Franciszek wyszedł ze szpitala
Beata Zajączkowska - Watykan
Przed maryjną ikoną Salus Populi Romani (Ocalenie Ludu Rzymskiego) Papież dziękował za pomyślny przebieg operacji. Jak poinformował watykański rzecznik prasowy, Franciszek modlił się również za wszystkich chorych, szczególnie za tych, których spotkał w czasie swej hospitalizacji.

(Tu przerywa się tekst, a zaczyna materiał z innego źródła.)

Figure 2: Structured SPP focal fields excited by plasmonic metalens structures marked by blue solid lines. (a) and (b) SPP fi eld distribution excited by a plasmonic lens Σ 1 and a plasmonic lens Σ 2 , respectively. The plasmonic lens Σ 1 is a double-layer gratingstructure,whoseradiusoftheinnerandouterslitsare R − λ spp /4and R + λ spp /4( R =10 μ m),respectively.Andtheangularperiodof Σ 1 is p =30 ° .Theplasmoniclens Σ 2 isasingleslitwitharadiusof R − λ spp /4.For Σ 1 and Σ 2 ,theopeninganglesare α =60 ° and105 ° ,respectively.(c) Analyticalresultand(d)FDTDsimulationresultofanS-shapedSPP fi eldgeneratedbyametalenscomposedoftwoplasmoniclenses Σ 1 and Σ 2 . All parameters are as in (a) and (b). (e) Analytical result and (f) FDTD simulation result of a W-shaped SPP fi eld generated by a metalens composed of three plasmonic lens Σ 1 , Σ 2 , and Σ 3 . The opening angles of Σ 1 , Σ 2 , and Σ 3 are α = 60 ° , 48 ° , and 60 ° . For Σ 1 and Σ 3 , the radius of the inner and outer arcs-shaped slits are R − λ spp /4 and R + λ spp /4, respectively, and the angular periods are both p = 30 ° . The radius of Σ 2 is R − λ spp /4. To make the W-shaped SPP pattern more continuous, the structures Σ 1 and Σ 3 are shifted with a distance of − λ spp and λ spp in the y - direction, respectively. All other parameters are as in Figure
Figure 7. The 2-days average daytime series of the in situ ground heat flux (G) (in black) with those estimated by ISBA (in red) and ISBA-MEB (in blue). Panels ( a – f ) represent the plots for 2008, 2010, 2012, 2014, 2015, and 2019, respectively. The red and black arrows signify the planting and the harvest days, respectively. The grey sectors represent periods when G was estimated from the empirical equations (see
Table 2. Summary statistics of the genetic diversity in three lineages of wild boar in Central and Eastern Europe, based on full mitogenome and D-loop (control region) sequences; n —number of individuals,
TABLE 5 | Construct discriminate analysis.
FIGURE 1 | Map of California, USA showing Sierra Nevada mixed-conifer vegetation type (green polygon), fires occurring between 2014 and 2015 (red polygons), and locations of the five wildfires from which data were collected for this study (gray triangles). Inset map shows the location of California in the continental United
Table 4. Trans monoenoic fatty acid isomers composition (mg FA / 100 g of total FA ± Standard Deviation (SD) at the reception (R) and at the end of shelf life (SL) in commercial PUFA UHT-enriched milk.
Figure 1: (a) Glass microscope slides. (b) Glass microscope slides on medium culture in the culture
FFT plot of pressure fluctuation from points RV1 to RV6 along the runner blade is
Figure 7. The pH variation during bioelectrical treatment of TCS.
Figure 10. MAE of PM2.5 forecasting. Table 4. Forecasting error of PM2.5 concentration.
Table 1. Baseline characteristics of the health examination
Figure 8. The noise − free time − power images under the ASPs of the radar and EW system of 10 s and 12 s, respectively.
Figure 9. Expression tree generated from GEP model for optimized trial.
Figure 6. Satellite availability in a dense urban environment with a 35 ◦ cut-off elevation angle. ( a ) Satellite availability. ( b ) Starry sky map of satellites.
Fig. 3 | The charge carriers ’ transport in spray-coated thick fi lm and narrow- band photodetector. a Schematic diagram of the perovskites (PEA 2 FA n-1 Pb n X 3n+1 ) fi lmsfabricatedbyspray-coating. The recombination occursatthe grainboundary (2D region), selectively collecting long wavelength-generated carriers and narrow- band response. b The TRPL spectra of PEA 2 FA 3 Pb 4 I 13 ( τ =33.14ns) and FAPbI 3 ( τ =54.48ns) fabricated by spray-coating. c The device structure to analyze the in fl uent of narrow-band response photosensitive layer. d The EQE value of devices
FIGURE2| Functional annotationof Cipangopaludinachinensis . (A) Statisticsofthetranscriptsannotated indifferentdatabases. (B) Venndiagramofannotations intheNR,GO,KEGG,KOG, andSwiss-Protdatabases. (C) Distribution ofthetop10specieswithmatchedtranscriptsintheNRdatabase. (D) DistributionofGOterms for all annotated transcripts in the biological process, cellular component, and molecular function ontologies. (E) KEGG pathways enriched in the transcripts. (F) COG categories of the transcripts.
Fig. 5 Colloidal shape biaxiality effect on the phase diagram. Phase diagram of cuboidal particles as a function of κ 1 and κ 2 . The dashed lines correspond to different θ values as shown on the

Papież podziękował też włoskim policjantom, eskortującym go z Kliniki Gemelii. Przed wjazdem na teren Watykanu wysiadł z samochodu i się z nimi pożegnał. Tymczasem wczoraj po południu Papież złożył pożegnalną wizytę dzieciom na oddziale onkologicznym, z którymi od początku hospitalizacji nawiązał nić przyjaźni.
Odział onkologii dziecięcej leży na tym samym piętrze co pokój, w którym Papież był hospitalizowany. Franciszka przyciągnęły odgłosy koncertu, który dla małych pacjentów i ich rodziców został zorganizowany przy współpracy Caritas Rzymu. Jest to projekt skierowany do najmłodszych pacjentów w 15 różnych szpitalach Włoch i nosi tytuł „Echo serca”.
Papież, który jeszcze w niedzielę, po modlitwie Anioł Pański, poruszał się po korytarzu na wózku inwalidzkim, tym razem wybrał się w odwiedziny już na własnych nogach. Spotykał małych pacjentów, rozmawiał z ich rodzicami, najciężej chore dzieci błogosławił przez szybę. Od pierwszych chwil pobytu Ojca Świętego w Klinice Gemelli z małymi pacjentami nawiązała się nić przyjaźni: wysyłali mu rysunki, którym towarzyszyło zapewnienie o modlitwie i życzenia szybkiego powrotu do zdrowia. W niedzielę Franciszek zaprosił ze sobą czworo małych pacjentów na balkon, z którego odmówił modlitwę maryjną i pozdrowił przybyłych pod Klinikę Gemelii pielgrzymów oraz personel medyczny.